■ EXCERPTED TEXT
By the end of the day, several local newspapers and news stations will have failed to report that this port is shut down. The news will come a day later, after five people are arrested, as if it is the police activity that makes all of this relevant, the message of the activists and the action they have taken, the level of risk assumed, just humdrum crimes committed against the establishment instead of the other way around. The Port of Vancouver USA Commission recently promised to support renewable energy and avoid new fossil fuel terminals, so it seems ironic that this is the port to accept the cargo that will further open the tar sand export market. But this political slippery slope isn’t deemed newsworthy locally either. The news industry’s attitude toward the whole affair is that what is happening in the United States is merely something about a pipe, the situation in Canada irrelevant, and even though this combination of events could create a climate tipping point that greatly impacts us all, few people are taking the time to put it together.
We talk about this media circumstance while we kill the next hour in the car. And about other things. About the generation gap. About the roots of folk punk. About whether the English language needs nonbinary words for niece, nephew, aunt, uncle. About church and music. The environmental movement and its history. And then it is time. Kiran gets a text and we step out of the car into the frigid night air. Probably it is 35 outside now. It is very foggy—not a good night for boating—but there is nothing to be done about that. The other climbers and their support team are scattered among the other vehicles. One is a van with curtains where the climbers will suit up. The group cloistered inside of it seems to be potentially large, but I can’t tell how many are in there in the dark. Like always, some are a little nervous about my presence, but I try to talk to them about why they are there anyway. Some talk to me, some don’t. Some ask me not to use their names. Another gives me the name of an animal to be revised later if it becomes okay to speak. What he means is, to be revised if he gets arrested and his presence becomes known. At that point, there is nothing to lose.

■ PROVIDED DATA

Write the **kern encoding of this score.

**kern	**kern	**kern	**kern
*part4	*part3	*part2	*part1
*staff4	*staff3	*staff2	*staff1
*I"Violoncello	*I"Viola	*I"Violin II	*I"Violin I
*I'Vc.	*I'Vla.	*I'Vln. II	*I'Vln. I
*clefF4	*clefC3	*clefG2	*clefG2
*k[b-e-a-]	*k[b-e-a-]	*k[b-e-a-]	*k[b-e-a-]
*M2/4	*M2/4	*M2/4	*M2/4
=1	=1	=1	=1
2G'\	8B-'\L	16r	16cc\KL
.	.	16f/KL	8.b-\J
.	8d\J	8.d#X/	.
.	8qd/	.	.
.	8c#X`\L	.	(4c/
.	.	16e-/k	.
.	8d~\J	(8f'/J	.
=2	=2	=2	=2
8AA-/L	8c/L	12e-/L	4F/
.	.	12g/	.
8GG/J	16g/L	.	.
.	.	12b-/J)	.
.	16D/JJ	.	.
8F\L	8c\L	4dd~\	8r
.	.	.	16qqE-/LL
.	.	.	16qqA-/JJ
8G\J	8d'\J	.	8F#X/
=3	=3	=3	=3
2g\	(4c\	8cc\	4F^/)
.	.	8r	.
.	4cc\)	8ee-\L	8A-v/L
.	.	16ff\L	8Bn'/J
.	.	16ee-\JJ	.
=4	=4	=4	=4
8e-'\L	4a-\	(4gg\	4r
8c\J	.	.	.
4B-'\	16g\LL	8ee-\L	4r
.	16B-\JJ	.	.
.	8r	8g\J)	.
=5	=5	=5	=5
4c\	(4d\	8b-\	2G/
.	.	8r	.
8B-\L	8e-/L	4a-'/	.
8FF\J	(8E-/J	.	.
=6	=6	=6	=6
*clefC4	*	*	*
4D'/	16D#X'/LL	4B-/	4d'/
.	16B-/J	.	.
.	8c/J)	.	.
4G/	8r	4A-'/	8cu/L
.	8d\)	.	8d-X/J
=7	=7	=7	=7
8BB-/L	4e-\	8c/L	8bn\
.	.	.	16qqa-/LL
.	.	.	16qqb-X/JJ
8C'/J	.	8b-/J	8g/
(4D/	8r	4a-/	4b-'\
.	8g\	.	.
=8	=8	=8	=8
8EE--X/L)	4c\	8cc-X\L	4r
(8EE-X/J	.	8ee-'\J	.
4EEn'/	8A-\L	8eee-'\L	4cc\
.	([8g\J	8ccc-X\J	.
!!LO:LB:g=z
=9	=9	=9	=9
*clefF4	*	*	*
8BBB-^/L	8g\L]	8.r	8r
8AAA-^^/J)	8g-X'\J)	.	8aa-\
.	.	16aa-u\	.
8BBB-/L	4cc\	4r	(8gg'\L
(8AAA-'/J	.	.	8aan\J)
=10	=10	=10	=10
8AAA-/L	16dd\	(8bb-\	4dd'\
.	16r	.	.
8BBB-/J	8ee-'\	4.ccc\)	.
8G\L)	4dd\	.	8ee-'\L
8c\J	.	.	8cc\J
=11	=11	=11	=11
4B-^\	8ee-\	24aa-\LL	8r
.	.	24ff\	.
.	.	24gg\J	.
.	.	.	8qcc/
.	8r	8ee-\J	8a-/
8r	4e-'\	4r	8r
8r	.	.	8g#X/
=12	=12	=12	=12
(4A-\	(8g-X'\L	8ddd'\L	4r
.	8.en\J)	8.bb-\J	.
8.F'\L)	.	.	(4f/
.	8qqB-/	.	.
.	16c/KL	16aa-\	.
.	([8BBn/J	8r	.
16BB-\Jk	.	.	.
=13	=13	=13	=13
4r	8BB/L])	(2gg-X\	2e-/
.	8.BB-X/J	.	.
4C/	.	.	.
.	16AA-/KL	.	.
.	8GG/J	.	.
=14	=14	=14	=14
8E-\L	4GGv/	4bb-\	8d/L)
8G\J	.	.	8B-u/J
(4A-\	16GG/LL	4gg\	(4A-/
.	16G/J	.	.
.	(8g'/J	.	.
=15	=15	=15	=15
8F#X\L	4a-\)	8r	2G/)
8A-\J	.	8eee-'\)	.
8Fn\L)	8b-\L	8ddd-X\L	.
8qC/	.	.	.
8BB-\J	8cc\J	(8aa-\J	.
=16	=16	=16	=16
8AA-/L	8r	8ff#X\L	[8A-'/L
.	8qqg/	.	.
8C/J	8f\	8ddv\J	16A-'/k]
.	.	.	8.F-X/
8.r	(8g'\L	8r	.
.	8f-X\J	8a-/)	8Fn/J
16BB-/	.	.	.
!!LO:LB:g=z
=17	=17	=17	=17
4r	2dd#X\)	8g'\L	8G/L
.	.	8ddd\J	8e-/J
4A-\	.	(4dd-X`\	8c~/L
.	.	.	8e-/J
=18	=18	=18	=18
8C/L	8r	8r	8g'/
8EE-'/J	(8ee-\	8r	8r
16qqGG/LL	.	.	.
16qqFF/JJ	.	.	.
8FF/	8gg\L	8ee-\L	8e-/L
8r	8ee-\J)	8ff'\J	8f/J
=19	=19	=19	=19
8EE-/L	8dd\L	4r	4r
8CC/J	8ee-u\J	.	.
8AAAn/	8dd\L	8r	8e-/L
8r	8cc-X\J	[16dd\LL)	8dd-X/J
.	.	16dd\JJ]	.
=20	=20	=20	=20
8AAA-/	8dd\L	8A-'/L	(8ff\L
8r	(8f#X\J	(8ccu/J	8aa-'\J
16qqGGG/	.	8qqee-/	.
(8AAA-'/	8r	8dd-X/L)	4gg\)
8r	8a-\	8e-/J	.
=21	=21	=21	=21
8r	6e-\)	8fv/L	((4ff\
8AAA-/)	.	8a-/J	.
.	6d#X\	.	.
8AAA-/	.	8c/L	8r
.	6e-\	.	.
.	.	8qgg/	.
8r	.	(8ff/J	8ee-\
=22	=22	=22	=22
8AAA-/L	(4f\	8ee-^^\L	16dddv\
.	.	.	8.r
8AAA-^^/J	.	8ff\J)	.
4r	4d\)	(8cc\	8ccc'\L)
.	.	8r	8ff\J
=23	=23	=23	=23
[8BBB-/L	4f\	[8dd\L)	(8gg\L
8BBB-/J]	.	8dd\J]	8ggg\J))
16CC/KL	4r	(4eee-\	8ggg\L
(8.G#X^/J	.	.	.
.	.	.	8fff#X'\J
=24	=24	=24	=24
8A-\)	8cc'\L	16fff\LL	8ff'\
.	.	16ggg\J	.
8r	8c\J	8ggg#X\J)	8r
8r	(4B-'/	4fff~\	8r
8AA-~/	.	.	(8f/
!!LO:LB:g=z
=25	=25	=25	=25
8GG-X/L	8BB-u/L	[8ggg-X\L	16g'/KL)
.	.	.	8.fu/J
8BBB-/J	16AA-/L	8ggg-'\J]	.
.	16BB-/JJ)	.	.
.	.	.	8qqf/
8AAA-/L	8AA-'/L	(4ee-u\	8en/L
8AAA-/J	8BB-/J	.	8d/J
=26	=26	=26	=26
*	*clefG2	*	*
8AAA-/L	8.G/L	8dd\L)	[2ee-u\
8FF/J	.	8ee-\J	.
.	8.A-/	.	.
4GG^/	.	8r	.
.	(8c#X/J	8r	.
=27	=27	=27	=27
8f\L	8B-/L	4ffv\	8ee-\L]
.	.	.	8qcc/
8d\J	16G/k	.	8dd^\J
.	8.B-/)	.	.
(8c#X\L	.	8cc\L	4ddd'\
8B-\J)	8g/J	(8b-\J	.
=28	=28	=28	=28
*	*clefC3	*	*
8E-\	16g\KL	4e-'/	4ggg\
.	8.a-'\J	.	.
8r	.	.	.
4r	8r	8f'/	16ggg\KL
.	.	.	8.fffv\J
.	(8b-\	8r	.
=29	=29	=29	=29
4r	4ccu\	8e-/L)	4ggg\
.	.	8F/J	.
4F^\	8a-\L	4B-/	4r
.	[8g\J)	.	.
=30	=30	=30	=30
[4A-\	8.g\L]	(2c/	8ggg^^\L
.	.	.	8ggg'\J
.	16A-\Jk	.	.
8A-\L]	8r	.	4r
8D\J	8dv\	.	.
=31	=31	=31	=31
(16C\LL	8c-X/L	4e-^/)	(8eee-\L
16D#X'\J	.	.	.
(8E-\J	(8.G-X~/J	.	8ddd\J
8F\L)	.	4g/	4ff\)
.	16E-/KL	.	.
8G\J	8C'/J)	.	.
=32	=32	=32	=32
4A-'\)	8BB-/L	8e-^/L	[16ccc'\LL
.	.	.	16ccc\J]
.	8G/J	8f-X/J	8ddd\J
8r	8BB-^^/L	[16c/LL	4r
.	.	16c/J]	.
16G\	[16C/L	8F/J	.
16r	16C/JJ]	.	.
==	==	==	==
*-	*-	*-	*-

■ GOAL OF THE EXERCISE
From the port protest account, answer these:
1. How many people are arrested before the news comes a day later?
2. What did the Port of Vancouver USA Commission recently promise?
3. Where will the climbers suit up?

■ WRITTEN RESPONSE
1. Five people.
2. To support renewable energy and avoid new fossil fuel terminals.
3. In a van with curtains.